Historically speaking, such a scenario has not only happened, but it has been advocated by many of the men who founded the United States.
The act of a jury finding a person not guilty of charges brought by the government, regardless of the overwhelming evidence presented by the prosecutor, is called jury nullification, and it could prove to DA Alvin Bragg the truth of the old saying: Be careful what you wish for, because you might get it.
Jury nullification has proven a boon to the falsely accused and a barricade against partisan prosecution.
A jury’s right to apply the law and not just weigh the facts is well settled in the history of American jurisprudence, and has a very distinguished roster of advocates.
Before one is able to understand why jury nullification is a good idea, one must understand the importance of a trial by jury. Our Founding Fathers universally considered it to be a powerful weapon in the war against tyranny.
In addition to Thomas Jefferson, quoted at the top of this article, most of the leading lights of the Founding Generation considered jury nullification a central plank in the platform of self-government.
In The Federalist Papers, Alexander Hamilton wrote that trial by jury was the “very palladium of free government” and a “valuable check upon corruption.”
Hamilton’s fellow Federalist author and Supreme Court Chief Justice John Jay informed a jury in a 1794 case that:
It may not be amiss, here, Gentlemen, to remind you of the good old rule, that on questions of fact, it is the province of the jury, on questions of law, it is the province of the court to decide. But it must be observed that by the same law, which recognizes this reasonable distribution of jurisdiction, you have nevertheless a right to take upon yourselves to judge of both, and to determine the law as well as the fact in controversy.
Given the strength of these opinions, then, it is no surprise that the denial of trials by jury was one of the foremost acts of despotism listed by Jefferson in the Declaration of Independence.
As for the concept that juries have not only the power but the obligation to nullify unjust rulings of a judge, one of the early Republic’s most renowned lawyers, John Adams, wrote:
It is not only [the juror’s] right, but his duty … to find the verdict according to his own best understanding, judgment, and conscience, though in direct opposition to the direction of the court.
Himself a practicing attorney, Hamilton had personal experience with the exercise of unlawful power by judges. In 1804, he argued that juries had a right and an obligation to acquit a defendant “if exercising their judgement with discretion and honesty they have a clear conviction that the charge of the court is wrong.”
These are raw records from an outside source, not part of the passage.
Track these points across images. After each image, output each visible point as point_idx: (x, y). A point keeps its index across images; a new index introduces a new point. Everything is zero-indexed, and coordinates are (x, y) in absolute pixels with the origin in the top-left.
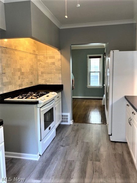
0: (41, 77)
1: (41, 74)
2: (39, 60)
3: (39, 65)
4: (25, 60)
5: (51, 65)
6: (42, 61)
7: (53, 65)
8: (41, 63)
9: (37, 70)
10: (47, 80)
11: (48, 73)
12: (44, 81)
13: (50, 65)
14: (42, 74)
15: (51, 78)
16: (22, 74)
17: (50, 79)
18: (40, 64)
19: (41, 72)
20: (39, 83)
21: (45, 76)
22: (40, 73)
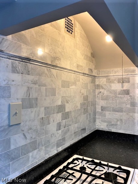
0: (101, 117)
1: (100, 111)
2: (98, 87)
3: (98, 94)
4: (74, 87)
5: (122, 96)
6: (103, 88)
7: (126, 96)
8: (101, 90)
9: (94, 104)
10: (112, 123)
11: (115, 110)
12: (105, 124)
13: (119, 94)
14: (102, 110)
15: (121, 120)
16: (66, 116)
17: (118, 121)
18: (101, 92)
19: (102, 107)
20: (97, 127)
21: (108, 115)
22: (99, 109)
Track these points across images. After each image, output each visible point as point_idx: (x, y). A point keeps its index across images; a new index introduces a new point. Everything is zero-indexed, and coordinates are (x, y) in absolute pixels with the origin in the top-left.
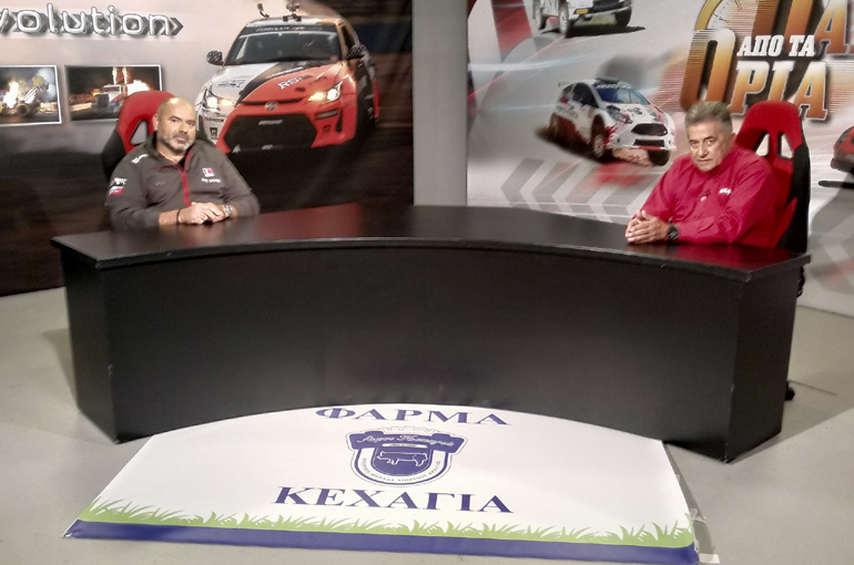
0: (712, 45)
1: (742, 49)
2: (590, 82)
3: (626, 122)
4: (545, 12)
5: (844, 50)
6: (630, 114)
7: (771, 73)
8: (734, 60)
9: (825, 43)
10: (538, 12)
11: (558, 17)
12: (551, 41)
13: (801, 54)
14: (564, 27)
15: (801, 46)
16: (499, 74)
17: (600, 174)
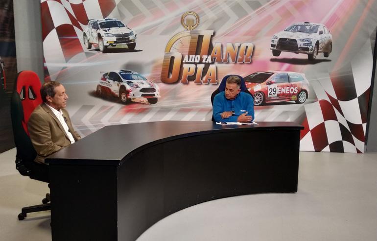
0: (173, 58)
1: (185, 59)
2: (118, 72)
3: (137, 87)
4: (90, 42)
5: (221, 61)
6: (138, 84)
7: (196, 69)
8: (182, 64)
9: (215, 58)
10: (86, 41)
11: (98, 44)
12: (95, 54)
13: (207, 62)
14: (101, 48)
15: (206, 59)
16: (64, 68)
17: (125, 109)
As lawyers trained in the 18th century, both Hamilton and Adams would have learned much of their craft from the Commentaries on the Laws of England, written and compiled between 1765-1769 by Sir William Blackstone.
On the proper role of juries as a check on government abuse, Blackstone declared:
Every new tribunal, erected for the decision of facts, without the intervention of a jury … is a step towards establishing aristocracy, the most oppressive of absolute governments.
Later in our history, juries in Pennsylvania and other Northern states refused to convict Quakers accused of aiding runaway slaves, in direct defiance (nullification) of the Fugitive Slave Act.
So, we can see that the idea that juries may act contrary to the will of a judge has a long and distinguished pedigree in American law. Jury nullification is an act of resistance to government oppression that our Founders believed to be fundamental in a republic established upon the principle of equality under the rule of law, rather than upon the arbitrary administration of justice as defined by men.
The Constitution guarantees the right to trial by jury, placing upon the government the burden of proving to a jury the legality and morality of charges against individuals, if the government seeks to deprive the accused of his life, liberty, or property.
As indicated by the statements provided above, our Founding Fathers zealously defended this right and recognized that an informed and empowered jury could effectively protect a wrongly accused defendant from the potentially harmful effects of autocratic judges and overzealous prosectors.